Y efectivamente, allí estaba él, con el ceño fruncido y los cabellos azabaches ligeramente esparcidos por su rostro cetrino, observándola a ella con aquella frialdad tan característica.
Aquellos breves instantes se volvieron eternos para ambos. Ninguno estaba dispuesto a pronunciar palabra alguna en presencia del otro... así que la presencia de McAllen supuso una bendición del cielo para ambos.
—He encontrado el ejemplar que buscaba, Sr. Snape —declaró él, rompiendo aquel silencio tan condenadamente infinito—. ¿Quiere que lo envuelva para facilitar su transporte?
A Snape le resultó sumamente difícil apartar sus ojos azabaches de la figura atemorizada de su alumna, aquella a la que como un bastardo había tratado días atrás... pero logró hacerlo, centrándose ahora en el anticuado dependiente.
—Olvídelo, McAllen —manifestó él con toda su arrogancia.
—Pero, Sr...
Antes de que McAllen pudiera tan siquiera terminar la frase, la figura del profesor de Pociones había abandonado la tienda con su terquedad habitual, dejando revolotear su capa azabache tras su paso firme, rompiendo el ambiente con el violento ruido de la puerta de madera al ser cerrada con total contumacia.
Hermione suspiró con pesadez, viéndole marchar a través de los helados ventanales.
—Discúlpele, Sr. McAllen —se excusó la muchacha, aún observando el exterior con cierto pesar—. El profesor Snape es así.
—No se preocupe, Srta. Granger —suspiró el hombre—. No es el peor de mis clientes.
La Gryffindor se sintió afligida por el desplante de su profesor de Pociones hacia McAllen. Tanto que, al ver al dependiente observando apenado aquel volumen que sostenía entre sus manos frágiles, decidió hacer caso a sus instintos.
—Yo le llevaré el libro —dictó ella con firmeza, haciéndose con el monedero que portaba en el bolsillo de su túnica—. ¿Iba él a alquilarlo?
—Así es —admitió él—. Pero no creo que sea necesario que...
Hermione plantó una serie de galeones sobre el mostrador.
—Estoy segura de que si el profesor Snape ha venido era porque realmente lo necesitaba.
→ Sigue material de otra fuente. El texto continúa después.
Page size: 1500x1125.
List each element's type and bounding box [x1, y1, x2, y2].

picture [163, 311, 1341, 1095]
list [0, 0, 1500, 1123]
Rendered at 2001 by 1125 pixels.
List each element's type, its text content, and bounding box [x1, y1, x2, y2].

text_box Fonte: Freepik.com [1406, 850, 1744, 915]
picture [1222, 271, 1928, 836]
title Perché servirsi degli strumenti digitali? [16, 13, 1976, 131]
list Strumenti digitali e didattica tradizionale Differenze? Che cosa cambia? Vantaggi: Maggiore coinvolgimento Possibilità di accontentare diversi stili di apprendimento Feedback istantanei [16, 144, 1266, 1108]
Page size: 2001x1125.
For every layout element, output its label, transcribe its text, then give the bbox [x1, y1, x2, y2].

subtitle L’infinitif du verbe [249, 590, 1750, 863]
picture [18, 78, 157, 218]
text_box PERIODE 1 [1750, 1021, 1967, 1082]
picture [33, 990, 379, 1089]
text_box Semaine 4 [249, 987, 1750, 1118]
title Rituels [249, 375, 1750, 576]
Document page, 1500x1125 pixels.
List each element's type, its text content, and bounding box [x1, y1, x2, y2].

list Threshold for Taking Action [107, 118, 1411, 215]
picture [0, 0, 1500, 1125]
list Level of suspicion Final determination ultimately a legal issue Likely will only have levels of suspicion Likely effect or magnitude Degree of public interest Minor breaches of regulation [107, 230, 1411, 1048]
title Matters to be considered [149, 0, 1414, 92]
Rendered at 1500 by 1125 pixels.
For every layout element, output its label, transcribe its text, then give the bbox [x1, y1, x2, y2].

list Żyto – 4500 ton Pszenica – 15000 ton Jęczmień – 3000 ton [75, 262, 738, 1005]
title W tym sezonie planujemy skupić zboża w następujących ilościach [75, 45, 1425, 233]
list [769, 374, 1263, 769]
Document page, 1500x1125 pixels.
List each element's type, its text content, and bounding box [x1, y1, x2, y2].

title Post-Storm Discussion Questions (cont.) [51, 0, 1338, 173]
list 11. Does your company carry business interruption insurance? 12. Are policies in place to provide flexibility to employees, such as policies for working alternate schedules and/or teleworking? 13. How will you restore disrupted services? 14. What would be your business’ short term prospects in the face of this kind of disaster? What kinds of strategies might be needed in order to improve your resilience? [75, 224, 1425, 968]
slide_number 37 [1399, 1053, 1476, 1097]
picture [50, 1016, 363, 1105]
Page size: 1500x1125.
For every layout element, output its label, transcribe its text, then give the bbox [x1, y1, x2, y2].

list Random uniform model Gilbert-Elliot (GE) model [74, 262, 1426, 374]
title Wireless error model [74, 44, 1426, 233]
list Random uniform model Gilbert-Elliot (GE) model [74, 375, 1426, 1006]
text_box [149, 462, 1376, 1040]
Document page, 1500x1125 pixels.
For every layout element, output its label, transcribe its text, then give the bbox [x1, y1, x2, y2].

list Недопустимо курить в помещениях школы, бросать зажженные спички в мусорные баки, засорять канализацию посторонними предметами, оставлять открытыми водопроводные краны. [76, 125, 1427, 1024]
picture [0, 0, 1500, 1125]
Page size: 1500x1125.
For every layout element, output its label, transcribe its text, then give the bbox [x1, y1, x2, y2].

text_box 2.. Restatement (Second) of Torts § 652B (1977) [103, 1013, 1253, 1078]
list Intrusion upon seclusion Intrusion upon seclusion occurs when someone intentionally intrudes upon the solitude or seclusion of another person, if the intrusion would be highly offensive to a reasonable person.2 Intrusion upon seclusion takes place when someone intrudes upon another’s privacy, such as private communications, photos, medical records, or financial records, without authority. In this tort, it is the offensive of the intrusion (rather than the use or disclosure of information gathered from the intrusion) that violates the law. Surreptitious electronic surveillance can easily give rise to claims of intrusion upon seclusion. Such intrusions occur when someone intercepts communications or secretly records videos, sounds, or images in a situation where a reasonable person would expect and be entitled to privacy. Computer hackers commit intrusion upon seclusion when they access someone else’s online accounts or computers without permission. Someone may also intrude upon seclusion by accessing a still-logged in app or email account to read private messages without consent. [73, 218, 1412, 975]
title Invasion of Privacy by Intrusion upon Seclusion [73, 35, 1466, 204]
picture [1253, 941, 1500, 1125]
McAllen asintió al verla tan convencida.
—Está bien, Srta. Granger —dijo finalmente el hombre, apartando los galeones correspondientes y ordenándole aquel libro entre los pergaminos y los tinteros, mientras la muchacha guardaba las monedas restantes.
Con un elegante toque de varita, el dependiente transportó el envoltorio junto a la muchacha, que con el hechizo quedó flotante a su lado.
—Vuelva siempre que lo necesite —exclamó el hombre con una sonrisa sincera, gesto que la castaña fue incapaz de no devolverle—. Y le deseo una feliz Navidad, Srta. Granger.
—Feliz Navidad, Sr. McAllen —le deseó alegremente, antes de retirarse al exterior, siendo seguida por aquella elegante bolsa.
Una vez hubo cerrado delicadamente la puerta tras de sí y quedó en pie sobre la acera helada, la muchacha contempló aquel libro celeste bien ordenado dentro del envoltorio, y suspiró ligeramente para sus adentros.
No sabía porqué, pero había recaído sobre sí la responsabilidad de llevarle aquel tomo a Snape... y pese a arrepentirse por haber tomado aquella disparatada decisión, sabía que ya no había marcha atrás.
No sabía ni cuándo, ni cómo, ni la forma en la que su profesor reaccionaria ante aquel gesto... pero estaba dispuesta a enfrentarse a él, solo una vez más.